The Manna Stops Falling

Drafting the ultra-Orthodox is a diversion. It’s more important for their kids to learn math and English

Gershom Gorenberg

Prospect Magazine in the UK has posted my portrait of the crisis facing Israel’s haredim – and all the rest of us.

“The system just isn’t relevant to life,” says Asher Gold. He wears black trousers, a black velvet skullcap, and a pale lavender shirt, one shade from white, one shade away from the standard dress of the ultra-Orthodox Jewish male. The other four young men at the table are more circumspect about dissidence; they wear white shirts. The café where they’ve chosen to meet me is in a courtyard one flight down from street level in a Jerusalem commercial district: a place both public and removed from sight, appropriate for scathing words.
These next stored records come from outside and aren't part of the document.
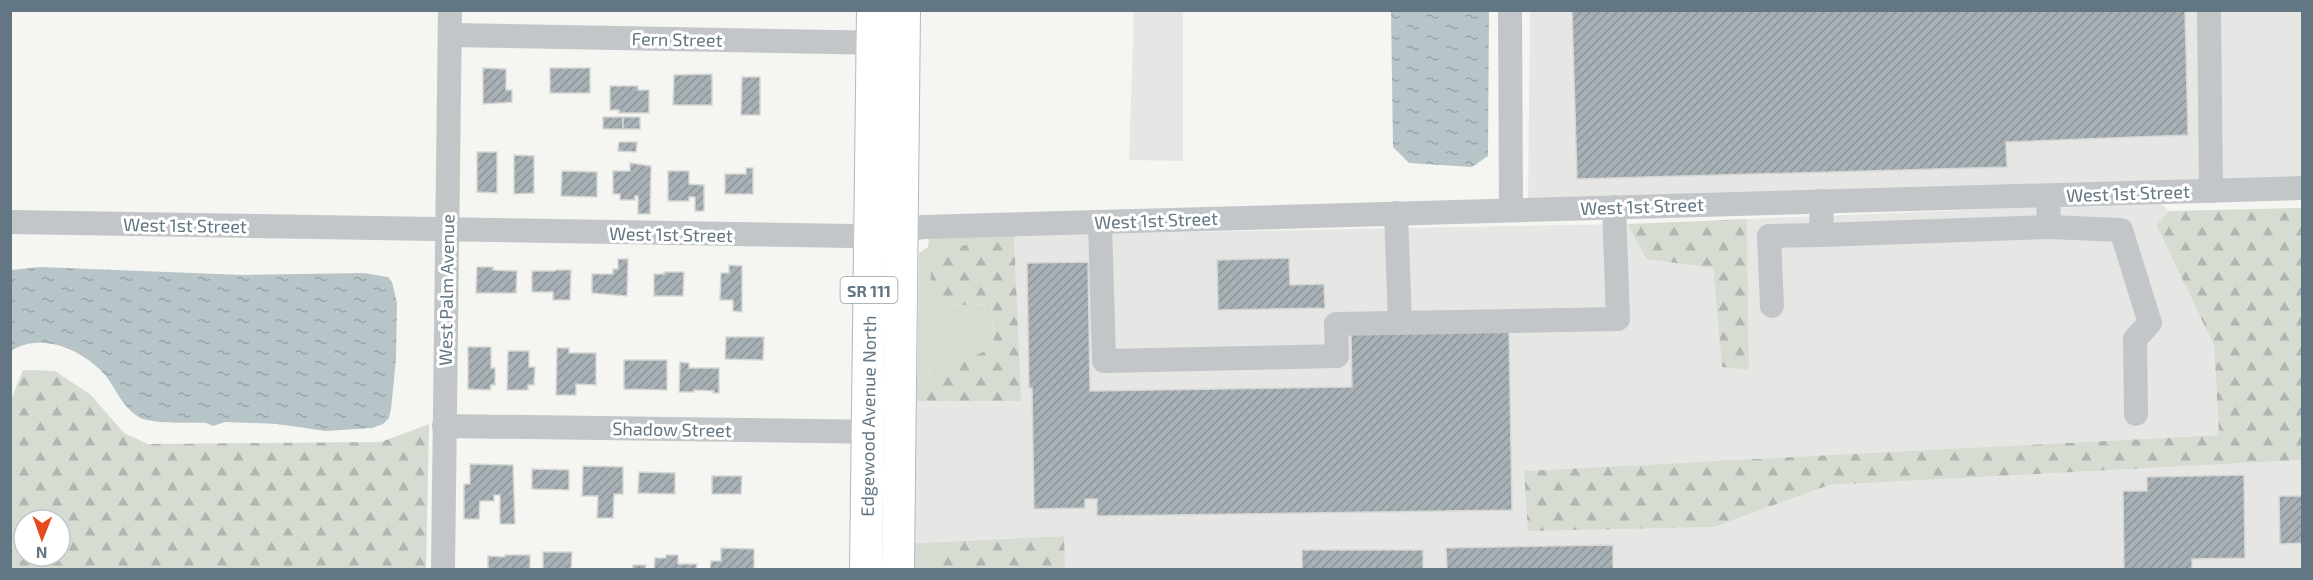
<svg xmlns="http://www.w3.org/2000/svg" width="2313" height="580" font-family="'Exo 2',sans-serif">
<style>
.built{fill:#e6e7e5}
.grass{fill:#d6dcd2}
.forest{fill:url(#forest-firs);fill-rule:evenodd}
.water{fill:url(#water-ripples)}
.building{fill:url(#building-hatch);stroke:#d6d6d4;stroke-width:1.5}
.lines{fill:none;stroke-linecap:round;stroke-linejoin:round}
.major-casing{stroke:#b3b8bb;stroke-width:34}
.minor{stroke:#c2c6c9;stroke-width:24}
.major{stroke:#fff;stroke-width:32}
.labels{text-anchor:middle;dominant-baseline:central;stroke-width:6;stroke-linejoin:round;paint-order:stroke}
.shield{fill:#fff;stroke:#929fa8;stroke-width:1.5}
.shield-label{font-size:16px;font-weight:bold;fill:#637683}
.street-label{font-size:18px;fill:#637683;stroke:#fff}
</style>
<defs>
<pattern id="forest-firs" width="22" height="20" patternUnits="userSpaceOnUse" patternTransform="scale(1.5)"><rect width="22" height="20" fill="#d6dcd2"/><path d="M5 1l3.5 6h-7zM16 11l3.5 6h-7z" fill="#b1b7b0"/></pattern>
<pattern id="water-ripples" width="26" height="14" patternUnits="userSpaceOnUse" patternTransform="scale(1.5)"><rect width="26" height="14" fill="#b8c5c8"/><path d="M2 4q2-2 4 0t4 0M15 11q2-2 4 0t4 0" fill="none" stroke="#99a5a8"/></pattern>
<pattern id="building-hatch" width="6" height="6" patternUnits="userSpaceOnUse" patternTransform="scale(1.5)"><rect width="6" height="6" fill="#a7b0b5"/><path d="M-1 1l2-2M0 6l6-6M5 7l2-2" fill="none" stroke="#8c9499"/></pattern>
</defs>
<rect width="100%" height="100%" fill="#f5f5f1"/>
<!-- built -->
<g class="built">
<polygon points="1134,11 1183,11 1183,161 1129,160"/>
<polygon points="1530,11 2302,11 2302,178 1528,201"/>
<polygon points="2159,202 2169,211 2156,225 2214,345 2219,435 1525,471 1528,530 1714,527 1829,485 2302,460 2302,569 1065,570 1063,536 911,543 913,401 1020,401 1014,235 1628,224 1646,259 1713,268 1722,367 1749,369 1747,219"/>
</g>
<!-- grass -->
<g class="grass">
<polygon points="956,235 1014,235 941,306 991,304 994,348 930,372 926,401 917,401 919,253 928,247 929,239"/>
<polygon points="939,542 939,569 914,570 914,543"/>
</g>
<!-- forest -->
<g class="forest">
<polygon points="2302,208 2302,460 1829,485 1714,527 1528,531 1524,471 2219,435 2214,345 2156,225 2169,211"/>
<polygon points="1747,219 1749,370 1722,367 1713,268 1646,259 1628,224"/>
<polygon points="1014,235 1021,401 926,401 930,372 994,348 991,304 941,306 930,292 932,252"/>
<path d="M23,370l32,1 36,24 33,38 24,11 233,-2 48,-18 -3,145h-415v-169zM24,520h36v36h-36z"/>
<polygon points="1064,536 1065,569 939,569 939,542"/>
</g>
<!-- water -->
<g class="water">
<polygon points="1391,11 1489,11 1488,156 1472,167 1409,163 1393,147"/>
<path d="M40,267l203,8 121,-2 24,4 4,5 5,21 -1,56 -5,50 -2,9 -6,6 -11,4 -46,3 -49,-7 -52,-2 -12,4 -7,-3c-16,-1 -56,2 -69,-7 -15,-10 -21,-27 -31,-40 -22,-26 -65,-45 -95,-25v-81z"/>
</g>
<!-- building -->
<g class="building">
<polygon points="1572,10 2185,10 2188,135 2006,142 2007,167 1577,179"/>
<polygon points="483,68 506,69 506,90 512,90 512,102 483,104"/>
<rect x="550" y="68" width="40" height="25"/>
<polygon points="712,74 712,105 673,105 674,75"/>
<polygon points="742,77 760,77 760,115 741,115"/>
<polygon points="610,86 638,86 638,90 649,90 649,113 619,113 619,110 610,110"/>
<rect x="603" y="117" width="20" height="12"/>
<rect x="623" y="117" width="17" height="12"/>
<polygon points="619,142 637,142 636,152 618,151"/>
<polygon points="477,152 497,152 497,193 477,192"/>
<polygon points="514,155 534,156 534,193 514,194"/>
<polygon points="630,163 651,166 650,214 638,214 638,196 635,196 635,200 620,200 620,194 613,194 613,171 630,171"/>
<polygon points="746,168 753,168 753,194 725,194 725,174 746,174"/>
<polygon points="562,171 597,172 597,197 561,196"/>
<polygon points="668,171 689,171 689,184 704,185 704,211 695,211 695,197 689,197 689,201 668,201"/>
<polygon points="1289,258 1290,285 1324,284 1325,308 1218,310 1217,260"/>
<polygon points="618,259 628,259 627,296 592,293 592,274 613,274 613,269 618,269"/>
<polygon points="1088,262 1090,391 1352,387 1351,332 1509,330 1512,510 1097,516 1097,499 1085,499 1085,508 1034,509 1032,388 1029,388 1027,263"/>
<polygon points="729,265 742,266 742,312 733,311 733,300 720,300 721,273 729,273"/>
<polygon points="477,267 493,267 493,270 517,271 516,293 476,293"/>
<polygon points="555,270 571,270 570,300 553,300 553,292 532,292 532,271 555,271"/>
<polygon points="664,272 684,272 683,296 654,296 654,274 664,274"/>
<polygon points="726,337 764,337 763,360 725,359"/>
<polygon points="468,347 491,347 491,368 495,368 495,385 491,385 490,390 468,389"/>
<polygon points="557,348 569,348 569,353 596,353 596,385 576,384 576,395 556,395"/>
<polygon points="508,351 529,351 529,367 535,367 534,385 528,385 528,390 507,390"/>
<polygon points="624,360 667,360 667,390 624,389"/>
<polygon points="680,362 689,363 689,368 719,368 719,393 713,393 714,391 694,390 694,392 679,392"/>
<polygon points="470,464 513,465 515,524 500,524 500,495 494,495 494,501 480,501 479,519 464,519 464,484 470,484"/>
<polygon points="583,466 623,467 623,494 614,494 613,518 597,518 598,496 582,496"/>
<polygon points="532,469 569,470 569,490 532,489"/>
<polygon points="639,472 675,473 675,494 638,493"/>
<polygon points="2244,475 2245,558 2192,559 2192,570 2124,570 2123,491 2147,491 2147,477"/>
<polygon points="712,476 742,476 741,494 712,494"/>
<polygon points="2279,496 2302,496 2302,543 2280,544"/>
<polygon points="1613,545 1613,570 1447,570 1446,548"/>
<polygon points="721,548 754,549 754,570 710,570 711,561 721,561"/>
<rect x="1302" y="550" width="121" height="20"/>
<polygon points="543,552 572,552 571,570 543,570"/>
<polygon points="505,555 530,555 530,570 488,570 488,556 505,557"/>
<polygon points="666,555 678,555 678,564 697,564 696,570 654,570 655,558 666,558"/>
<polygon points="633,565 646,565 645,570 633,570"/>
</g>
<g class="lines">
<!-- major casing -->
<g class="major-casing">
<g id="major">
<path id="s1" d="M866,570l7,-560"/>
<polyline points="898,570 904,10"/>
</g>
</g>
<!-- minor -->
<g class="minor">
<polyline points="1510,10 1511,210"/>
<polyline points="2209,10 2211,191"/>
<polyline points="450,35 889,43"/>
<polyline points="1821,201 1822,235 2049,227 2048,196"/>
<polyline points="1396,213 1400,323"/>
<polyline points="10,222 852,236 923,227 2302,188"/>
<polyline points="1100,222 1104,361 1337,356 1336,324 1618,319 1614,207"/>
<polyline points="2049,227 2121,230 2150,323 2135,339 2136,414"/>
<polyline points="1772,306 1769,236 1822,235"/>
<polyline points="444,426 885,432"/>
<polyline points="443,570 450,10"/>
</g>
<!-- major -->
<use href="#major" class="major"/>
</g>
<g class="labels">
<!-- shield labels -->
<rect class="shield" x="840.5" y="277" width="57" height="26" rx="4.5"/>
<g class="shield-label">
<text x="869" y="290">SR 111</text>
</g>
<!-- street labels -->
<g class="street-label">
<text transform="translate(677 39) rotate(1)">Fern Street</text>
<text transform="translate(2128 193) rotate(-2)">West 1st Street</text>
<text transform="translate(1642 206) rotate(-2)">West 1st Street</text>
<text transform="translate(1156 220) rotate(-2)">West 1st Street</text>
<text transform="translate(185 225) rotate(1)">West 1st Street</text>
<text transform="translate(671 234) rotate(1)">West 1st Street</text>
<text transform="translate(446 290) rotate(-89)">West Palm Avenue</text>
<text stroke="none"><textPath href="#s1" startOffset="154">Edgewood Avenue North</textPath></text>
<text transform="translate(672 429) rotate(1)">Shadow Street</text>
</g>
</g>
<!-- border -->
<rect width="2313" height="580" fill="none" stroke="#637683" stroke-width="24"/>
<!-- north arrow -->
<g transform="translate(42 538) rotate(181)"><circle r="28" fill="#ffffff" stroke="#c1c8cd" stroke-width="1.5"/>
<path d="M0-4.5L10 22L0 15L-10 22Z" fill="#e64b20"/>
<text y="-9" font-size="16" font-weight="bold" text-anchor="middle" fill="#637683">N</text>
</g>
</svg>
Gold, 25, is talking about the accepted course of ultra-Orthodox life in Israel, in which men devote much or all of adulthood to religious study rather than to making a living. “At some stage a person looks at the situation and says, ‘This just cannot continue,’” he says. “‘No one is throwing loaves of bread from heaven. You have to go to work.’”

“The manna,” says Elimelech, another of the men, “isn’t coming down.”

“There was an ideal society, a society that can’t exist in the real world, and yet it existed,” says a third.

“People lived in a utopia,” says Gold, “until the reality shattered.”

Other Israelis would dismiss the assertion that ultra-Orthodox society was ever a utopia, noting that the manna that feeds it comes not from heaven, but from the government, and that too much is still falling. But they would not disagree that ultra-Orthodoxy as lived in Israel has become unsustainable.

Ultra-Orthodoxy is a subculture whose members live by a stringent version of Jewish religious law and belief and who seek to keep surrounding society at arm’s length. The means of being a people apart include dressing distinctively, living in self-segregated neighbourhoods and maintaining separate schools, where sacred texts are the main subject of study. Today’s Ultra-Orthodox Jews, or haredim, marry early and have many children. In Israel, where the military draft is universal for other Jewish men and most Jewish women, the ultra-Orthodox have been largely exempt.

This summer the issue of everyone bearing an “equal burden” for national defence has boiled over in Israeli politics. Yet the conscription argument may be a diversion from the real economic and political crisis. The haredi community is overwhelmingly poor, underemployed, and dependent on the rest of Israel. It is also growing rapidly, creating an ever-larger weight for wider society to carry. Unless ultra-Orthodox education changes and haredim are integrated into the workplace, the Israeli economy could collapse. “We could lose the country,” as a leading Israeli economist, Dan Ben-David, warns.

At the margins of ultra-Orthodox society itself, a sense of impending economic disaster is growing. Yet a change of direction is fraught with challenges. It requires haredi society to brave integration. It requires the state to spend more money, not less, on the ultra-Orthodox in the near term. The longer the change is delayed, the more politically difficult it will be to carry out. …

Read the rest here.

1 thought on “The Manna Stops Falling”

  1. If one kept some form of universal service, military with other options, and trained those in the latter group, maybe this latter could act as a halfway house for the Ultra Orthodox. One could also have exemptions based on needed quotas, and balance the military vs other option by pay and years of service (maybe less time for military service). Reducing exemptions over years could phase in the process, limiting immediate oppostion. Perhaps, so long as choice is the final pivot, the Court would allow such a scheme. Equal burden is retained in principle, but paths for the U O are created, recognizing their backgrounds. But this would be expensive, and the unspoken part of your piece is the general stress of the present middle class, which will require funds as well.

    The settlements are a population and ideological escape valve for the State and the U O themselves; but they are defining a de facto greater Israel policy which produces an ever more militaristic State. Bibi says “we will never have a Jew lose his home” becomes Greater Israel expunging of resident Bank Palestinians. Without altering these social fault lines, apartheid complete seems inevitable.